Records in a dataset
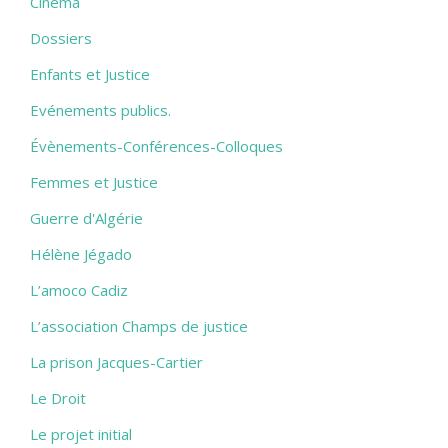
Cinéma
Dossiers
Enfants et Justice
Evénements publics.
Évènements-Conférences-Colloques
Femmes et Justice
Guerre d'Algérie
Hélène Jégado
L’amoco Cadiz
L’association Champs de justice
La prison Jacques-Cartier
Le Droit
Le projet initial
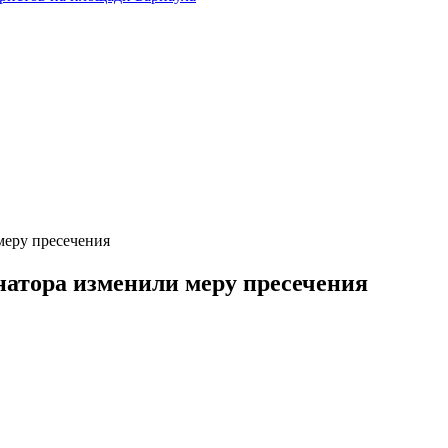
меру пресечения
натора изменили меру пресечения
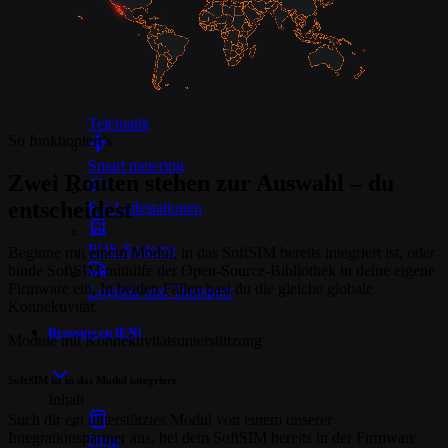
Branchen
Asset-Tracking
Telematik
So funktioniert’s
Smart metering
Zwei Routen stehen zur Auswahl – du
entscheidest
EV-Ladestationen
POS-Systeme
Beginne mit einem Modul, in das SoftSIM bereits integriert ist, oder
binde SoftSIM mithilfe der Open-Source-Bibliothek in deine eigene
Firmware ein. In beiden Fällen hast du die gleiche globale
Logistik und Transport
Konnektivität.
Ressourcen [EN]
Module mit Konnektivitätsunterstützung
SoftSIM ist in das Modul integriert
Inhalt
Such dir ein unterstütztes Modul von einem unserer
Integrationspartner aus, bei dem SoftSIM bereits in der Firmware
Blog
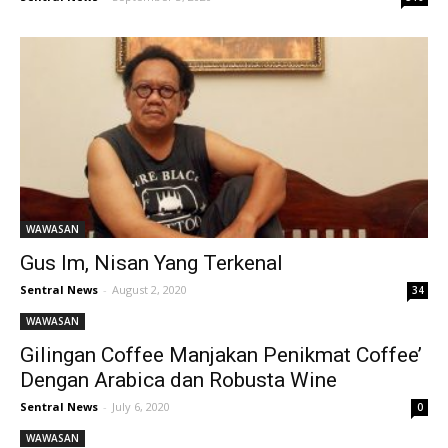
WAWASAN
Gus Im, Nisan Yang Terkenal
Sentral News
-
August 2, 2020
34
WAWASAN
Gilingan Coffee Manjakan Penikmat Coffee’
Dengan Arabica dan Robusta Wine
Sentral News
-
July 6, 2020
0
WAWASAN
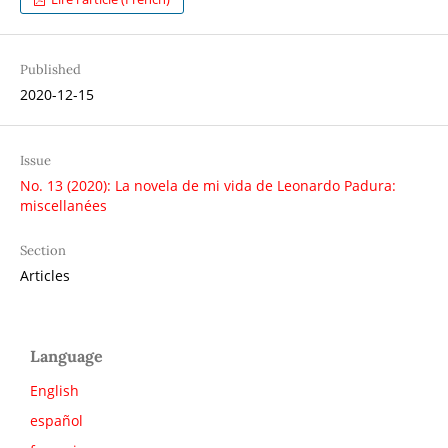
Published
2020-12-15
Issue
No. 13 (2020): La novela de mi vida de Leonardo Padura:
miscellanées
Section
Articles
Language
English
español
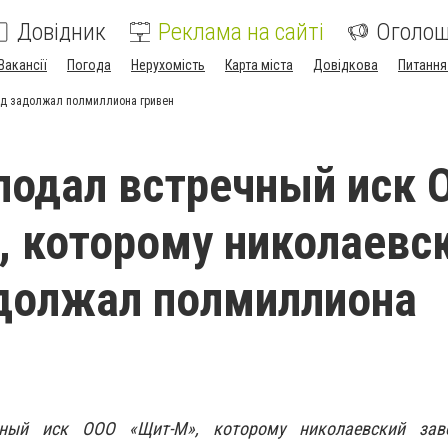
Довідник
Реклама на сайті
Оголо
Вакансії
Погода
Нерухомість
Карта міста
Довідкова
Питання
од задолжал полмиллиона гривен
подал встречный иск 
 которому николаевс
должал полмиллиона
чный иск ООО «Щит-М», которому николаевский зав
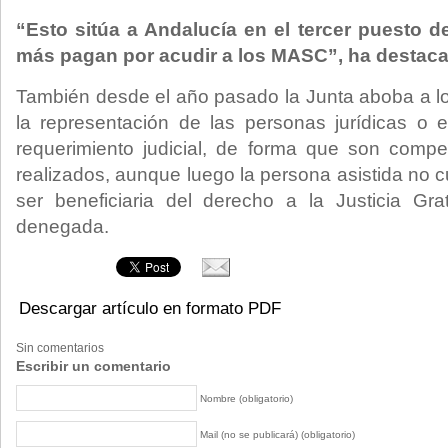
“Esto sitúa a Andalucía en el tercer puesto 
más pagan por acudir a los MASC”, ha destaca
También desde el año pasado la Junta aboba a los
la representación de las personas jurídicas o e
requerimiento judicial, de forma que son compe
realizados, aunque luego la persona asistida no c
ser beneficiaria del derecho a la Justicia Gra
denegada.
Descargar artículo en formato PDF
Sin comentarios
Escribir un comentario
Nombre (obligatorio)
Mail (no se publicará) (obligatorio)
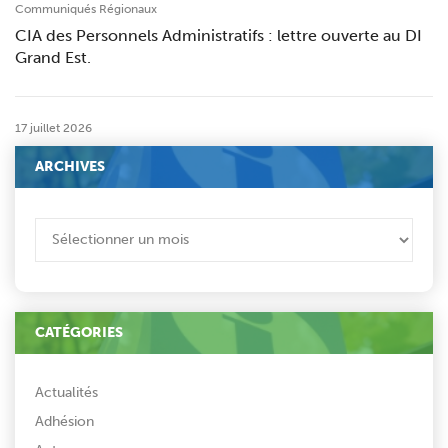
Communiqués Régionaux
CIA des Personnels Administratifs : lettre ouverte au DI
Grand Est.
17 juillet 2026
ARCHIVES
ARCHIVES
CATÉGORIES
Actualités
Adhésion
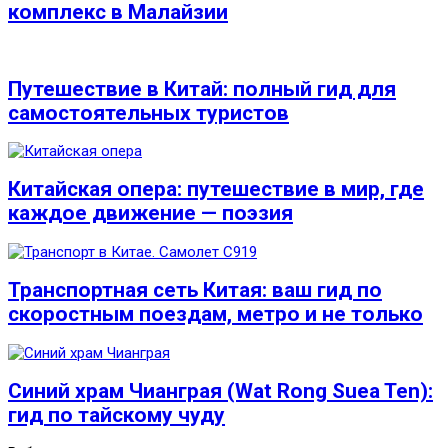
комплекс в Малайзии
Путешествие в Китай: полный гид для
самостоятельных туристов
Китайская опера: путешествие в мир, где
каждое движение — поэзия
Транспортная сеть Китая: ваш гид по
скоростным поездам, метро и не только
Синий храм Чианграя (Wat Rong Suea Ten):
гид по тайскому чуду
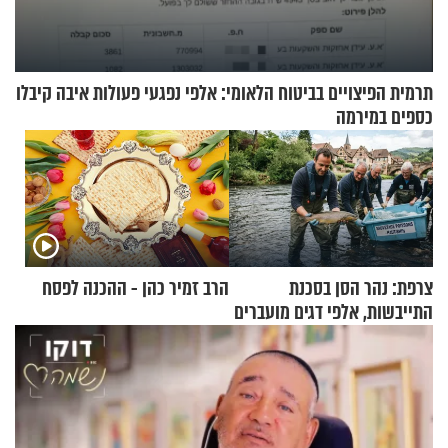
תרמית הפיצויים בביטוח הלאומי: אלפי נפגעי פעולות איבה קיבלו
כספים במירמה
צרפת: נהר הסן בסכנת
הרב זמיר כהן - ההכנה לפסח
התייבשות, אלפי דגים מועברים
במבצעי חילוץ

*REQUIRED ACTION*.
Return the text lines of all the items above word for word, leaving out the images.

*SOLUTION FOR THIS EXERCISE*.
Cinéma
Dossiers
Enfants et Justice
Evénements publics.
Évènements-Conférences-Colloques
Femmes et Justice
Guerre d'Algérie
Hélène Jégado
L’amoco Cadiz
L’association Champs de justice
La prison Jacques-Cartier
Le Droit
Le projet initial
меру пресечения
натора изменили меру пресечения
Branchen
Asset-Tracking
Telematik
So funktioniert’s
Smart metering
Zwei Routen stehen zur Auswahl – du
entscheidest
EV-Ladestationen
POS-Systeme
Beginne mit einem Modul, in das SoftSIM bereits integriert ist, oder
binde SoftSIM mithilfe der Open-Source-Bibliothek in deine eigene
Firmware ein. In beiden Fällen hast du die gleiche globale
Logistik und Transport
Konnektivität.
Ressourcen [EN]
Module mit Konnektivitätsunterstützung
SoftSIM ist in das Modul integriert
Inhalt
Such dir ein unterstütztes Modul von einem unserer
Integrationspartner aus, bei dem SoftSIM bereits in der Firmware
Blog
WAWASAN
Gus Im, Nisan Yang Terkenal
Sentral News
-
August 2, 2020
34
WAWASAN
Gilingan Coffee Manjakan Penikmat Coffee’
Dengan Arabica dan Robusta Wine
Sentral News
-
July 6, 2020
0
WAWASAN
Published
2020-12-15
Issue
No. 13 (2020): La novela de mi vida de Leonardo Padura:
miscellanées
Section
Articles
Language
English
español
Довідник
Реклама на сайті
Оголо
Вакансії
Погода
Нерухомість
Карта міста
Довідкова
Питання
од задолжал полмиллиона гривен
подал встречный иск 
 которому николаевс
должал полмиллиона
чный иск ООО «Щит-М», которому николаевский зав
“Esto sitúa a Andalucía en el tercer puesto 
más pagan por acudir a los MASC”, ha destaca
También desde el año pasado la Junta aboba a los
la representación de las personas jurídicas o e
requerimiento judicial, de forma que son compe
realizados, aunque luego la persona asistida no c
ser beneficiaria del derecho a la Justicia Gra
denegada.
Descargar artículo en formato PDF
Sin comentarios
Escribir un comentario
Nombre (obligatorio)
Mail (no se publicará) (obligatorio)
Communiqués Régionaux
CIA des Personnels Administratifs : lettre ouverte au DI
Grand Est.
17 juillet 2026
ARCHIVES
ARCHIVES
CATÉGORIES
Actualités
Adhésion
комплекс в Малайзии
Путешествие в Китай: полный гид для
самостоятельных туристов
Китайская опера: путешествие в мир, где
каждое движение — поэзия
Транспортная сеть Китая: ваш гид по
скоростным поездам, метро и не только
Синий храм Чианграя (Wat Rong Suea Ten):
гид по тайскому чуду
תרמית הפיצויים בביטוח הלאומי: אלפי נפגעי פעולות איבה קיבלו
כספים במירמה
צרפת: נהר הסן בסכנת
הרב זמיר כהן - ההכנה לפסח
התייבשות, אלפי דגים מועברים
במבצעי חילוץ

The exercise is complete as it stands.